▶ [Text segment]
============
The three-in-one device could prove invaluable for the future development of quantum computers.

Scientists have developed a novel instrument that can make three different atom-scale measurements simultaneously.

The device will help researchers to make new findings about the properties of special materials that are crucial for developing the next generation of quantum computers.

In doing so, they hope to get us one step closer to the much-hyped revolution in computing brought on by quantum computers and devices.

RELATED: 7 REASONS WHY WE SHOULD BE EXCITED ABOUT QUANTUM COMPUTERS

Precise atom-scale measurements

The new technology, developed by scientists at the National Institute of Standards and Technology (NIST), is able to image single atoms, map atomic-scale hills and valleys on metal and insulating surfaces, and record the flow of current across atom-thin materials subject to giant magnetic fields. What's more, it can do all of this at the same time.

Atomic 'Swiss Army Knife' Developed for Precise Material Measurement for Quantum Computers
An atomic force image of an aluminum sample showing the arrangement of atoms measured at 0.01 Kelvin (-459.65 degree Fahrenheit). The red curve shows the aluminum film is superconducting, Source: NSIT

The Swiss Army knife of sorts for atom-scale measurements was developed by NIST researcher Joseph Stroscio and his colleagues, including Johannes Schwenk and Sungmin Kim. The team recently presented a detailed paper on building the device for the Review of Scientific Instruments.

"We describe a blueprint for other people to copy," Stroscio said in a press release. "They can modify the instruments they have; they don't have to buy new equipment."

Crucial for the future of quantum computing

As it can simultaneously conduct measurements on scales ranging from nanometers to millimeters, the instrument can help researchers precisely analyze the atomic origins of several unusual properties in materials that may prove to be crucial for a new generation of computers and communication devices.

"By connecting the atomic with the large scale, we can characterize materials in a way that we couldn't before," said Stroscio.

The instrument incorporates a trio of precision measuring devices. These include an atomic force microscope (AFM), a scanning tunneling microscope (STM), both of which allow researchers to examine microscopic properties of solids. The third tool is used to record the macroscopic property of magnetic transport — which is the flow of current in the presence of a magnetic field.
============
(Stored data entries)

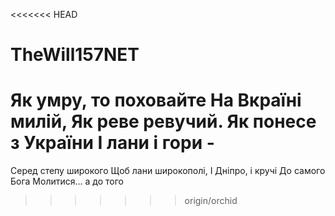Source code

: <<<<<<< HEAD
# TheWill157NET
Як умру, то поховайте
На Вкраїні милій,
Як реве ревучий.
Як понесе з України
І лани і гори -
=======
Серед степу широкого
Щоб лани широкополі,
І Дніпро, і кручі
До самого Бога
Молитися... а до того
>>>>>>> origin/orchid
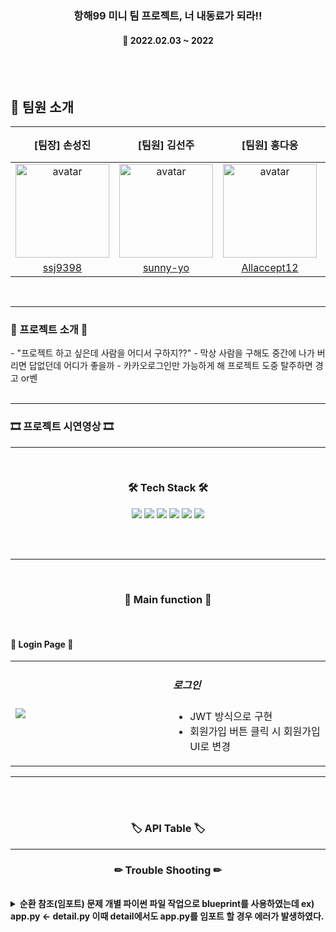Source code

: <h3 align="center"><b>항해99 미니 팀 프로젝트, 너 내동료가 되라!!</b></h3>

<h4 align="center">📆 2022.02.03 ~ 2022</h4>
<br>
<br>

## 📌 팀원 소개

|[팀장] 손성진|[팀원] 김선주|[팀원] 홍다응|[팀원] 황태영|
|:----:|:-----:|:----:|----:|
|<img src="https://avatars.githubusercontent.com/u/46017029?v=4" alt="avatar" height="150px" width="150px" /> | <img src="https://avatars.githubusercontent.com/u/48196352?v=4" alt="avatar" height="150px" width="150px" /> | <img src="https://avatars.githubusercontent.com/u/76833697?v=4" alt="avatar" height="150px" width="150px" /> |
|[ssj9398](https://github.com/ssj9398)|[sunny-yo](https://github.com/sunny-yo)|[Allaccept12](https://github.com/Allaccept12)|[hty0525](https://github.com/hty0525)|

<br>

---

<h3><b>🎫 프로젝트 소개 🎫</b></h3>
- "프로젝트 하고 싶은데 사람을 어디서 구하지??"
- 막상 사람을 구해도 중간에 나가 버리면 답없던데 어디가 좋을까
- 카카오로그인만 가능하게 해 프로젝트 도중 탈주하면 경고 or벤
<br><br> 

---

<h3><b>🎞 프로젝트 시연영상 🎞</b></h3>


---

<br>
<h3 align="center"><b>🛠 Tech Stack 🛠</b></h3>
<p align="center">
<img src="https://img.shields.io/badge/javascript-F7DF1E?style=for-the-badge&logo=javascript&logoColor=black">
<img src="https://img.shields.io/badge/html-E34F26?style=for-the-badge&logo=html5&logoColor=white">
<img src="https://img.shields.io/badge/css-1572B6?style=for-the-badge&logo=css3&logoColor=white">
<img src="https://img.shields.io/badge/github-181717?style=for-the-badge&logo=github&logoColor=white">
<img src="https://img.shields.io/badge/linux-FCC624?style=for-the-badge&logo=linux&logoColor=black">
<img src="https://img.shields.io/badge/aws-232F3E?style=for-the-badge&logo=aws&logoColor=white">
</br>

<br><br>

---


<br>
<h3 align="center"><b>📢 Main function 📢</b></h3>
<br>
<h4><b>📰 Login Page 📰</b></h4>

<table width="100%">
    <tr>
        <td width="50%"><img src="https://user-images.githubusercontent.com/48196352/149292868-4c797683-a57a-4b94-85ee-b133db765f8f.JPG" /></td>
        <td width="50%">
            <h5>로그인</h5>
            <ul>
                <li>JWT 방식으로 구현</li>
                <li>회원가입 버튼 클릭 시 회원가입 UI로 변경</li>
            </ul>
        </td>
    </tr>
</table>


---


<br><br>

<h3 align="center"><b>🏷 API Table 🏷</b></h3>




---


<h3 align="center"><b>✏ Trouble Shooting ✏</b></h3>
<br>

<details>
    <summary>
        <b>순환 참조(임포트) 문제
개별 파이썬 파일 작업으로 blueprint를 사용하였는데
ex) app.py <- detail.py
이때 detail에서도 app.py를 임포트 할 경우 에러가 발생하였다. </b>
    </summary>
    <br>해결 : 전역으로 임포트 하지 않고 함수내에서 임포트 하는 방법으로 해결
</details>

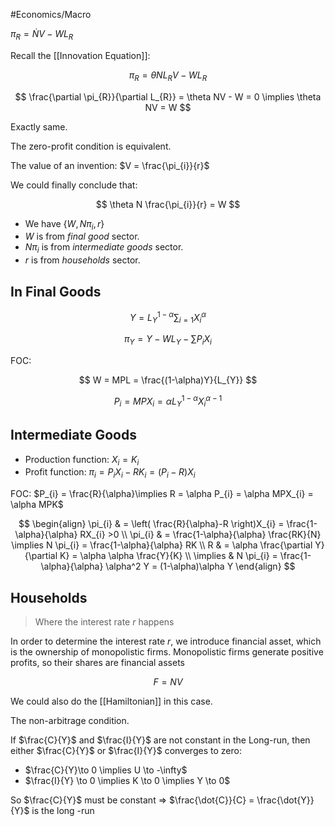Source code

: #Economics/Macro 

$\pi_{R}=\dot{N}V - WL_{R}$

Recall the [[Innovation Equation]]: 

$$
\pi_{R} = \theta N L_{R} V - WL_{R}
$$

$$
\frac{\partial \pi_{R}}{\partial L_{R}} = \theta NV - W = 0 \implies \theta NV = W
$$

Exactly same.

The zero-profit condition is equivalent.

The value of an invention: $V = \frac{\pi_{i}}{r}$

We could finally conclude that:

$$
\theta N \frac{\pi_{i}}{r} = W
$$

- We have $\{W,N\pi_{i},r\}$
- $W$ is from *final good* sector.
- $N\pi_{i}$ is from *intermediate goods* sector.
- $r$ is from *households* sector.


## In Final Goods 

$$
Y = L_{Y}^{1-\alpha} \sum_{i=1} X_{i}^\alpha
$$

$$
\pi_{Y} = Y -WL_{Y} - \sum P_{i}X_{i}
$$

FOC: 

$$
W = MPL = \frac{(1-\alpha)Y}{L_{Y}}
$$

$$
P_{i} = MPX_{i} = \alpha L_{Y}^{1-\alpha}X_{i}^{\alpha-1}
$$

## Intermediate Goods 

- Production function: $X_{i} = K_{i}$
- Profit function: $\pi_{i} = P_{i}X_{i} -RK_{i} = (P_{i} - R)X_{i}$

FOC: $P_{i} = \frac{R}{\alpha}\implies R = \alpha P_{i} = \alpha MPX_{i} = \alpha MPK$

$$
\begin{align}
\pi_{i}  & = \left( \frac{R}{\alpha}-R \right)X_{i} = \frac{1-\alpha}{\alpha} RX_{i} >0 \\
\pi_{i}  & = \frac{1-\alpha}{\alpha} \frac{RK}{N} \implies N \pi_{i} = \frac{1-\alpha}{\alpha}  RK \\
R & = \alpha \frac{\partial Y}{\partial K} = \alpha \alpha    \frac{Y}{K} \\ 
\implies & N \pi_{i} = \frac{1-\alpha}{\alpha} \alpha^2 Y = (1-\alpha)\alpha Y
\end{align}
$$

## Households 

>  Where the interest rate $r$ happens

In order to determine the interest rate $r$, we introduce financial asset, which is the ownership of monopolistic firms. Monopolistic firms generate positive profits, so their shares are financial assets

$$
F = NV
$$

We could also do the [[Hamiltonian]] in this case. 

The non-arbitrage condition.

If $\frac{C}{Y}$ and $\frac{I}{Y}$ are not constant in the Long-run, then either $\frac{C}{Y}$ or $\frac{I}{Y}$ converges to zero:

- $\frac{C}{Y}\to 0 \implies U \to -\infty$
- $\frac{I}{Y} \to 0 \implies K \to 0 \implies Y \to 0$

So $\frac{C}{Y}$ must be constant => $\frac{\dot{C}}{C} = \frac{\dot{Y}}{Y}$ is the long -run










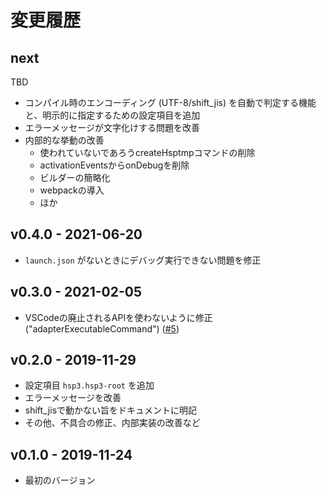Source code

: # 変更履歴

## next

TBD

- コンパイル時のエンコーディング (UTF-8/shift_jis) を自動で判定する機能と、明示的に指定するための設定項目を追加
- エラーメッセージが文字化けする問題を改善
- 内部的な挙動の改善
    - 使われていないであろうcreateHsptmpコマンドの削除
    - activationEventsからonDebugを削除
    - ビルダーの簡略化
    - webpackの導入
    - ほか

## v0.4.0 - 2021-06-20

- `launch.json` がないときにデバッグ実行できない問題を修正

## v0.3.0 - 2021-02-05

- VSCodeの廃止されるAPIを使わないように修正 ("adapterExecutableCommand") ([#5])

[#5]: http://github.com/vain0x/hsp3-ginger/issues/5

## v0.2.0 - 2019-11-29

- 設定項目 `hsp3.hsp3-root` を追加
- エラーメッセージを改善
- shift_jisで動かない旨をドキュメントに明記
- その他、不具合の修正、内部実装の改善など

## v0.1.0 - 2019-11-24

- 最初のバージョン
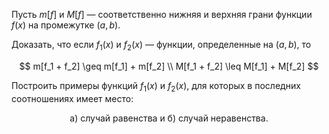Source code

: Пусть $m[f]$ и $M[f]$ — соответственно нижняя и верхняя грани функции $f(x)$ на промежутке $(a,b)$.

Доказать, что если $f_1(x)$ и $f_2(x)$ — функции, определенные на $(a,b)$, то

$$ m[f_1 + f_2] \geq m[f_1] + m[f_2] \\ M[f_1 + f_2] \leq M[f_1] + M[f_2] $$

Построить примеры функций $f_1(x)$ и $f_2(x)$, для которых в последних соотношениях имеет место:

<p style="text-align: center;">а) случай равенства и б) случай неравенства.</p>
============
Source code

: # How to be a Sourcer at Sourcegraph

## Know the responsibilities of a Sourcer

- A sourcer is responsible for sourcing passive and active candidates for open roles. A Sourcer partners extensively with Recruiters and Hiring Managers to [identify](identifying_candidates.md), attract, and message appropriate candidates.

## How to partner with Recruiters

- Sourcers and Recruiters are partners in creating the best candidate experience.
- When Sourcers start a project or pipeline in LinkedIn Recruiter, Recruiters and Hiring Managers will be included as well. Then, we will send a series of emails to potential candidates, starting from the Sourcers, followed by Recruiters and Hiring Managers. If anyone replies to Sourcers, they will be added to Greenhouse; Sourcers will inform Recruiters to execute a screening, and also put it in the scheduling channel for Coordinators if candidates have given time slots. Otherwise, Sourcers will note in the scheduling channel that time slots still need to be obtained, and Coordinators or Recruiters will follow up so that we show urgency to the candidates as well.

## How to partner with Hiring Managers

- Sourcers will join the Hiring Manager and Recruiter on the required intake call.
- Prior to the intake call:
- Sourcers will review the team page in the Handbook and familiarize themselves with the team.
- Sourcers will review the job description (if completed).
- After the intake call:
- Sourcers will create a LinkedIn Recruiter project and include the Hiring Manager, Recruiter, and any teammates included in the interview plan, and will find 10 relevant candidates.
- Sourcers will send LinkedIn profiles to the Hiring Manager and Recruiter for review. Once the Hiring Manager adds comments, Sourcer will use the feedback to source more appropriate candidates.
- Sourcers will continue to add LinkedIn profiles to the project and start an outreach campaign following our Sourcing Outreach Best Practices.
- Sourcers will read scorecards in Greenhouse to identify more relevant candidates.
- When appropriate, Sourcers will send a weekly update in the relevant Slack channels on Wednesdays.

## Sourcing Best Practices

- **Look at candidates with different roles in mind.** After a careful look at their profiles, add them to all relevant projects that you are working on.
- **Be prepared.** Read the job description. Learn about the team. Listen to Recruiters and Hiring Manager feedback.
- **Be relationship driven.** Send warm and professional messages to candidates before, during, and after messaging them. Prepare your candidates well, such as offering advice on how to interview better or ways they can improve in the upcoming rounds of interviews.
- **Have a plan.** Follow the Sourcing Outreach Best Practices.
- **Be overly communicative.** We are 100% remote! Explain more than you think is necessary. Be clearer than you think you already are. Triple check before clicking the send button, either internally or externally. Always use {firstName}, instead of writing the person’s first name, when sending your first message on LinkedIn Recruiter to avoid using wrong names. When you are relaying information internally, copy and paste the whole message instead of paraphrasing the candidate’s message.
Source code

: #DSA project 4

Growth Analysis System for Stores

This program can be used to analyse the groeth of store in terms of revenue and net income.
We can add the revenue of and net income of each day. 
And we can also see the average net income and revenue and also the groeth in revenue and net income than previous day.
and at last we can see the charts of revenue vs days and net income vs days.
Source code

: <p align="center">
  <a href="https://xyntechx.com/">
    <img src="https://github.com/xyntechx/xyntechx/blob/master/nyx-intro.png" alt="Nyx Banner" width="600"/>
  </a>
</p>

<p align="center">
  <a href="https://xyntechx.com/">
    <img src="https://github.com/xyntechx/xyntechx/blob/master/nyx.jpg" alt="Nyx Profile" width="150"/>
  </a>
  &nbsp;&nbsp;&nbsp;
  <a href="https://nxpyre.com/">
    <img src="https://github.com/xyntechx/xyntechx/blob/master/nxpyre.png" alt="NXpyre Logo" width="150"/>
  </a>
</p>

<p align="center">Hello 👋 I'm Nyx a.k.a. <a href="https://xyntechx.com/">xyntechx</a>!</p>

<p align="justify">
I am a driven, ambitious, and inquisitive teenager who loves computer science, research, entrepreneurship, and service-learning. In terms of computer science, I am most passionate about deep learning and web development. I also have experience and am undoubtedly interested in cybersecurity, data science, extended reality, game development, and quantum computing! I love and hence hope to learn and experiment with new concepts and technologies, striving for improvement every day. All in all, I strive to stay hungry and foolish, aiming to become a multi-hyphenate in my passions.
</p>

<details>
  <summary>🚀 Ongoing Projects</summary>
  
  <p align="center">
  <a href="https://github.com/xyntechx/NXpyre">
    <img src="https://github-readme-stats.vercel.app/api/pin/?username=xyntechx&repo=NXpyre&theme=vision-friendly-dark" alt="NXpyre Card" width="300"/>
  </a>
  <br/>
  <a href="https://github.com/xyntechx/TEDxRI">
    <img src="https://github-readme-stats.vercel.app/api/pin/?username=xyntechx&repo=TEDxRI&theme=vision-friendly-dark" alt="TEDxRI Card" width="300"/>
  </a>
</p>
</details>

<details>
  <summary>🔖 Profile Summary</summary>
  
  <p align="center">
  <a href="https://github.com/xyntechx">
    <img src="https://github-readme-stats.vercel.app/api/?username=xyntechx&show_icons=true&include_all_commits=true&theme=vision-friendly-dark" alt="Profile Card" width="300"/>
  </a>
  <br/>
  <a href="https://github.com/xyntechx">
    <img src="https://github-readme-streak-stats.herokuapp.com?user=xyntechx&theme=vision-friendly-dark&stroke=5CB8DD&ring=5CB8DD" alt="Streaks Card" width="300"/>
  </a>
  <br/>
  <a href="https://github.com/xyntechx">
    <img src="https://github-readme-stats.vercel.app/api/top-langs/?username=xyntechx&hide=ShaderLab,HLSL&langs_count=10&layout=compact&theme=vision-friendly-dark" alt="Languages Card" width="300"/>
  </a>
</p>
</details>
============
▶ [Your task]
Could you pick up the article above about NIST's three-in-one atomic measuring instrument and keep writing from its final sentence onward?

▶ [Expected answer]
"No single type of measurement provides all the answers for understanding quantum materials," NIST researcher Nikolai Zhitenev explained. "This device, with multiple measuring tools, provides a more comprehensive picture of these materials."

Building a three-in-one device

In order to build the instrument, the NIST team designed more compact versions of existing AFM and magnetic-transport-measuring devices. They then integrated the tools with an existing STM.

The separate pieces are mounted inside a cryostat, a device that chills the system to one-hundredth of a degree above absolute zero. This minimizes the random quantum jitter of atomic particles at the same time large-scale quantum effects more pronounced and easier to measure.

Atomic 'Swiss Army Knife' Developed for Precise Material Measurement for Quantum Computers
Photo of a sample inside the scanning probe module showing the eight electrical contacts to a plate containing the sample to be studied, Source: NSIT

The three-in-one device, which is shielded from external electrical noise, is five to 10 times more sensitive than any previous set of similar instruments, the researchers say.

The team, Stroscio explains, had been struggling for years to dramatically reduce the electrical noise in the measurements of their device:

"We have now achieved the ultimate resolution given by thermal and quantum limits in this new instrument," Stroscio said.

"This feels like I've climbed the highest peak of the Rocky Mountains," he added. "It's a nice synthesis of everything I've learned over the last 30-plus years."

With many believing a quantum computing revolution is on the horizon, tools like these will likely play a large part in creating the machines that will power the future.